Eventually we distilled down a failing case we could run locally:

#!/bin/bash

while true  
do  
        container_id="$(docker run -d ubuntu:latest /bin/bash -e -c "echo -n \"foo\"")"
        docker logs -f "${container_id}"
done  

When running this script, after an indeterminate number of container executions the logs command would hang mirroring the behaviour we saw in Drone. This meant that we could now focus on how Docker streams logs out of a container.

A client that wants to follow the logs of a containers makes an HTTP request to the API /containers/{name}/logs. The handler for the logs asks the back-end (the daemon in this case) for the logs, passing in the http.ResponseWriter as the place to write out the logs.

The daemon then gets the logger associated with that particular container and starts reading its logs. The logs are then written back out until, either the client closes their request or the logger sends a message saying it is done.

From this we can see that as we're not closing our connection, it must be that — for some reason — the logger never thinks it has closed even though the container has exited. We then moved on to exploring the logger and how it worked. In our case we were using the json-file logger.

The logger first gets instantiated when the daemon gets asked to attach to the containers streams by libcontainerd. It creates the logger and then starts to copy STDOUT and STDERR from the container into it.

In the case of the json-file logger, the copier writes in log messages which then get written out to a log file in the container's metadata directory. It will then happily sit there writing logs into the file until the logger is closed.

Whenever anything asks to read the logs, the logger will open the latest JSON log file and then start following the file. While it is following the file, it will read as many lines as it can before receiving an EOF. It will then wait for an inotify watcher to tell it the file has changed and it should start reading again.

select {  
    case <-fileWatcher.Events():
        dec = json.NewDecoder(f)
        continue
    case <-fileWatcher.Errors():
        logWatcher.Err <- err
        return
    case <-logWatcher.WatchClose():
        fileWatcher.Remove(name)
        return
    case <-notifyRotate:
        f.Close()
        fileWatcher.Remove(name)

        // retry when the file doesn't exist
        for retries := 0; retries <= 5; retries++ {
            f, err = os.Open(name)
            if err == nil || !os.IsNotExist(err) {
                break
            }
        }

        if err = fileWatcher.Add(name); err != nil {
            logWatcher.Err <- err
            return
        }
        if err != nil {
            logWatcher.Err <- err
            return
        }

        dec = json.NewDecoder(f)
        continue
}

It is in the above select statement that the deadlock occurs, causing the logger to never close.

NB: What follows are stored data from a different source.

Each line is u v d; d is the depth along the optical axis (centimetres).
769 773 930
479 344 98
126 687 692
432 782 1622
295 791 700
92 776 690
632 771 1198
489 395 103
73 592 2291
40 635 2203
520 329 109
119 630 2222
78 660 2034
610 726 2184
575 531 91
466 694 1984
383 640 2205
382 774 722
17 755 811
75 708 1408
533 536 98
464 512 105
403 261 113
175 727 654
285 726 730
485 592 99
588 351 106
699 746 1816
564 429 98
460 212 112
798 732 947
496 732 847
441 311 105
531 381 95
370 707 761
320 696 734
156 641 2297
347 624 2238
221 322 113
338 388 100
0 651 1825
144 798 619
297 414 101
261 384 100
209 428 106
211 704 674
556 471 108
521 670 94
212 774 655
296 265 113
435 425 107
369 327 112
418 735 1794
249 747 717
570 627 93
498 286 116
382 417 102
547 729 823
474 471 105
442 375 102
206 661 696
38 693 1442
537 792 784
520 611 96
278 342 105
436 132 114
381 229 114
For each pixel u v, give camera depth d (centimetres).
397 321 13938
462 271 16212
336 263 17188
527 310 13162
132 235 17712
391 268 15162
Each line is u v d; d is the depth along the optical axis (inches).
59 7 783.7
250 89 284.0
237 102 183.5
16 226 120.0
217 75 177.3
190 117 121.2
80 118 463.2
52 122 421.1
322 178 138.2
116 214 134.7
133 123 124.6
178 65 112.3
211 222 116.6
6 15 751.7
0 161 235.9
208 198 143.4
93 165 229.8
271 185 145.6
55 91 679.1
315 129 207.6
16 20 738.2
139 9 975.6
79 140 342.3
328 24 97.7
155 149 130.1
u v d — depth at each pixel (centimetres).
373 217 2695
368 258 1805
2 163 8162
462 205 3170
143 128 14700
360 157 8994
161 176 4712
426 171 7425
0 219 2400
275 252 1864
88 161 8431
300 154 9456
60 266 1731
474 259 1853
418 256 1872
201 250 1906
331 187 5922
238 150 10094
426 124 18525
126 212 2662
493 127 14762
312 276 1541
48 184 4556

When Docker receives a state change event to say that a container has exited, it will reset the container. It will then close the logger, which in turn will close all readers. When we close a reader, it sends an event that followLogs listens to. followLogs then tries to remove the file from the fileWatcher.

This is where the fun starts.

When the fileWatcher is removing the inotify watch from the file it waits to receive an IN_IGNORED message. The condition that the removal is waiting on is only released when it's processing a new inotify event. Once an inotify event is processed, if it isn't an IN_IGNORED message it will get pushed down an unbuffered channel. So if an inotify message that isn't an IN_IGNORED is received in between the container exiting and an IN_IGNORE being sent, it will get stuck.

The fix

We hoisted out the code that handled terminating the filewatcher from the processing of inotify events, which removed the potential deadlock.

We raised a pull request against Docker and the fix was released in v1.13.0.